Remove Duplicate Lines

Deduplicate any text list, log, CSV, or email list in one click. Keeps first occurrence, optional sort, case-insensitive matching, and removed-lines view.

Have feedback? Report bugs, suggest features, or share your thoughts — we read them all

Remove Duplicate Lines - Text Deduplication Tool

Remove Duplicate Lines is a line-level deduplicator equivalent to the Unix `awk '!seen[$0]++'` idiom or `sort -u`, but with a UI, optional case-folding, optional empty-line stripping, and a side panel showing exactly which duplicates were dropped. The algorithm builds a JavaScript Set of canonicalised line keys (lowercased if you toggle off case sensitivity) and walks the input once in original order, keeping only the first time each unique line appears. This 'first-occurrence-wins' policy is important: unlike `sort -u` which reorders, this tool preserves your input order unless you explicitly enable Sort. Typical use cases: dedupe email recipient lists harvested from multiple newsletters, clean exported customer CSV rows where the same record was logged twice, remove repeated error messages from log files to find unique fault patterns, consolidate hostname lists for Ansible inventories, and deduplicate translation strings before merging into a localization file.

What exactly counts as a 'duplicate line' — does whitespace and case matter?

By default, two lines are considered duplicates if their character sequences match exactly — leading and trailing spaces count, and case matters ('Apple' is different from 'apple'). Toggling the case option to UPPER or lower normalises both compared strings before matching, so 'APPLE', 'Apple', and 'apple' collapse to one line. To also ignore whitespace differences (' a' vs 'a '), pre-process with a Text Cleaner or trim each line first.

Which copy is kept when there are duplicates — first or last occurrence?

Always the first occurrence. The dedup walker uses a Set that records line content the first time it appears, and skips every subsequent identical line. This matters when your input has ordering significance — e.g., a CSV where row 1 is the canonical record and row 7 is a stale duplicate import. If you instead need the last occurrence kept (common in 'last-write-wins' merges), reverse the list first with the Reverse List tool, dedupe, then reverse back.

How does this differ from Unix `sort -u`, `awk`, or `uniq`?

`uniq` only collapses adjacent duplicates and requires sorted input — non-adjacent duplicates survive. `sort -u` sorts and dedupes but destroys original order. `awk '!seen[$0]++'` is order-preserving deduplication and matches what this tool does, but requires a terminal. Excel's 'Remove Duplicates' works similarly but is limited by row count and locks you to one platform. This tool gives the same result as the awk approach with a GUI, plus a removed-lines panel that none of the command-line tools surface.

Remove Duplicate Lines — Deduplicate any text list, log, CSV, or email list in one click. Keeps first occurrence, optional sort, case-insensitive — **Remove Duplicate Lines**

What does the 'Display removed' option actually show?

It outputs a separate panel listing every duplicate line that was skipped, in the order they were encountered.
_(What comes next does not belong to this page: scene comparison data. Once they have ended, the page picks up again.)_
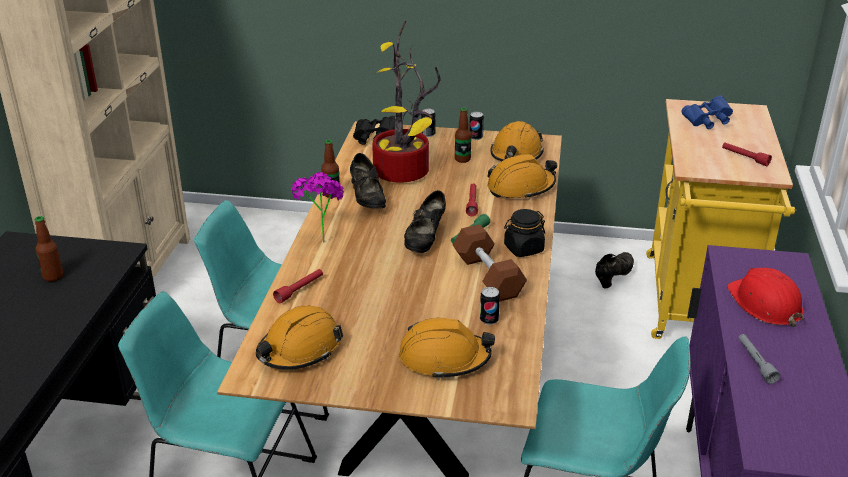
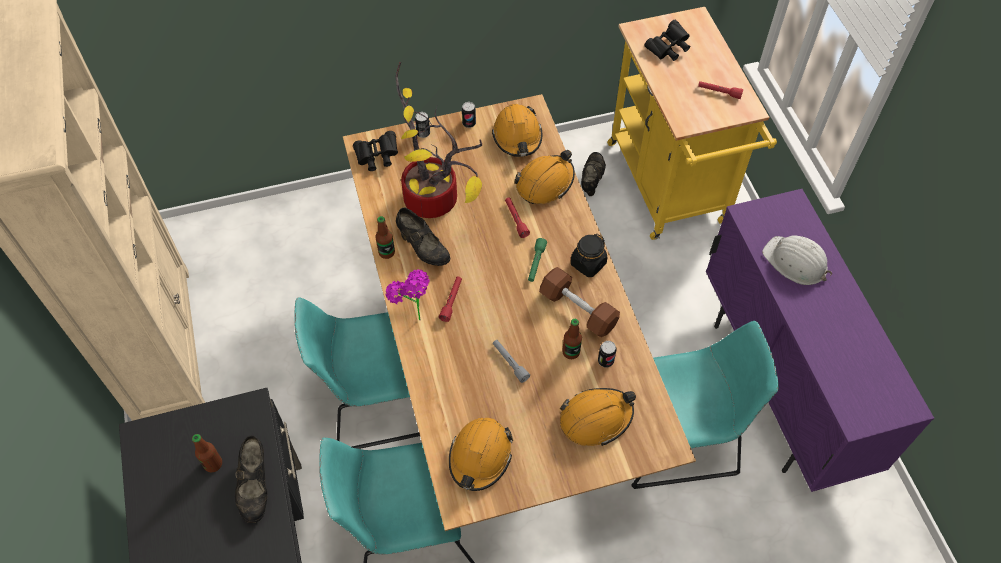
camera: 25 degrees left, 25 degrees up
(299, 290) = (436, 388): red flashlight -> red flashlight (452, 301)
(425, 240) = (503, 283): black shoe -> black shoe (255, 486)
(462, 159) = (474, 160): bottle -> bottle (571, 352)
(707, 122) = (668, 49): blue binoculars -> black binoculars
(755, 362) = (814, 331): grey flashlight -> grey flashlight (510, 362)
(765, 303) = (795, 262): red hard hat -> white hard hat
Each entry shows the content and (where helpful) which input line number it sat on. This audit trail is critical for compliance scenarios — say cleaning a customer database under GDPR — so you can prove that a specific row was a duplicate and not silently lost data. It also helps debug case-sensitivity surprises ('[email protected]' vs '[email protected]').
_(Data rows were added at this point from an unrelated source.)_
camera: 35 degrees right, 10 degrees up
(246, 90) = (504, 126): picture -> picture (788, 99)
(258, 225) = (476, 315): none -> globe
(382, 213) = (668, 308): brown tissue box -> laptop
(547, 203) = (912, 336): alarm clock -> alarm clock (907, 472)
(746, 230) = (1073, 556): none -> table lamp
Does it scale to large files like a 100,000-row CSV?

Yes. The Set-based deduplication is O(n) average time and ~O(n) memory, so a 100k-line list typically dedupes in under 100 ms on a modern laptop. The browser textarea is the bottleneck — beyond ~5 MB of pasted text the paste itself can lag, but the dedupe itself stays fast. For multi-million-row files use Unix: `awk '!seen[$0]++' input.txt > output.txt` streams without loading the full file into RAM, and handles arbitrarily large inputs.
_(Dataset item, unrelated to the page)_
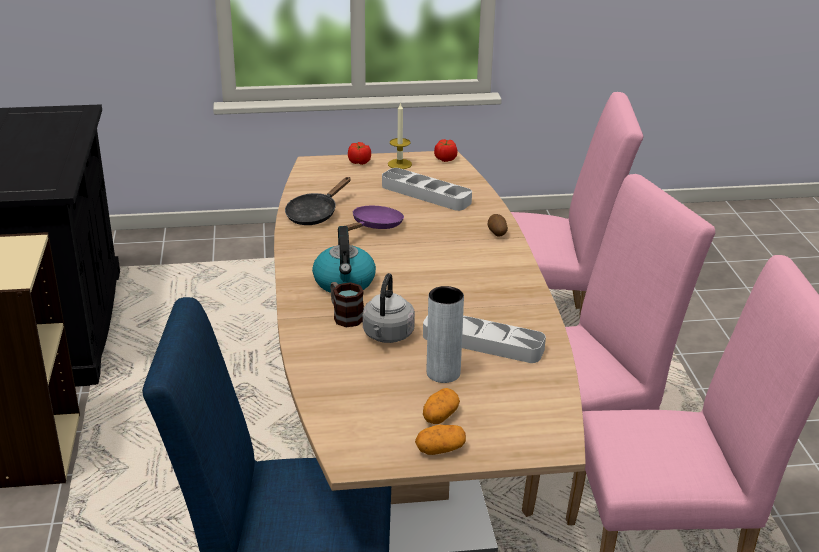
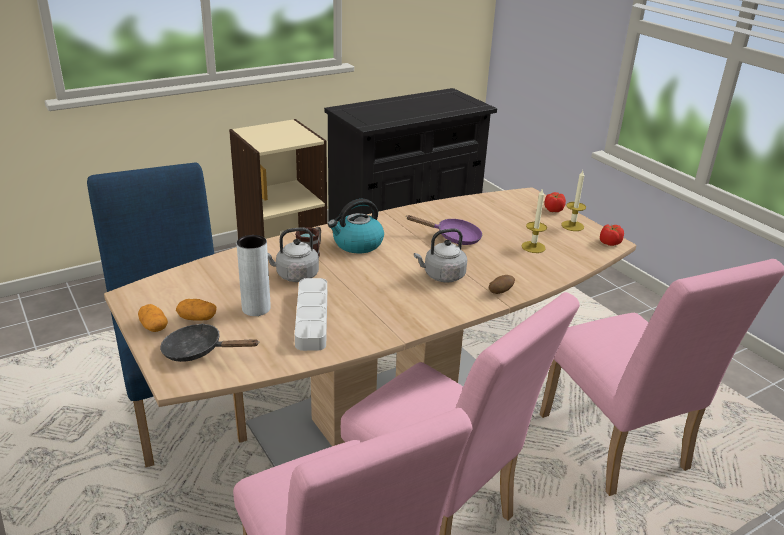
camera: 65 degrees right, 0 degrees up
(314, 214) = (448, 212): black frying pan -> black frying pan (198, 351)
(426, 194) = (533, 247): grey tray -> candle
(448, 253) = (442, 276): none -> grey kettle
Will the 'Remove empty lines' option strip whitespace-only rows too?

Yes. When enabled, lines that are entirely empty or contain only whitespace characters (spaces, tabs, non-breaking spaces) are dropped before deduplication runs. This is useful because blank rows in CSV data often duplicate each other (every empty row looks identical), inflating your 'duplicates removed' count without removing real content. Disable this option if you want to keep blank separator lines between sections.

Is my data uploaded or stored anywhere?

No. The deduplication runs entirely in browser JavaScript on the textarea value — there is no fetch() to a backend, no analytics event with content, no localStorage write. You can verify in DevTools Network tab that clicking Remove makes zero outbound requests. This makes the tool safe for sensitive lists like employee emails, customer records, internal hostnames, or copyrighted content under NDA.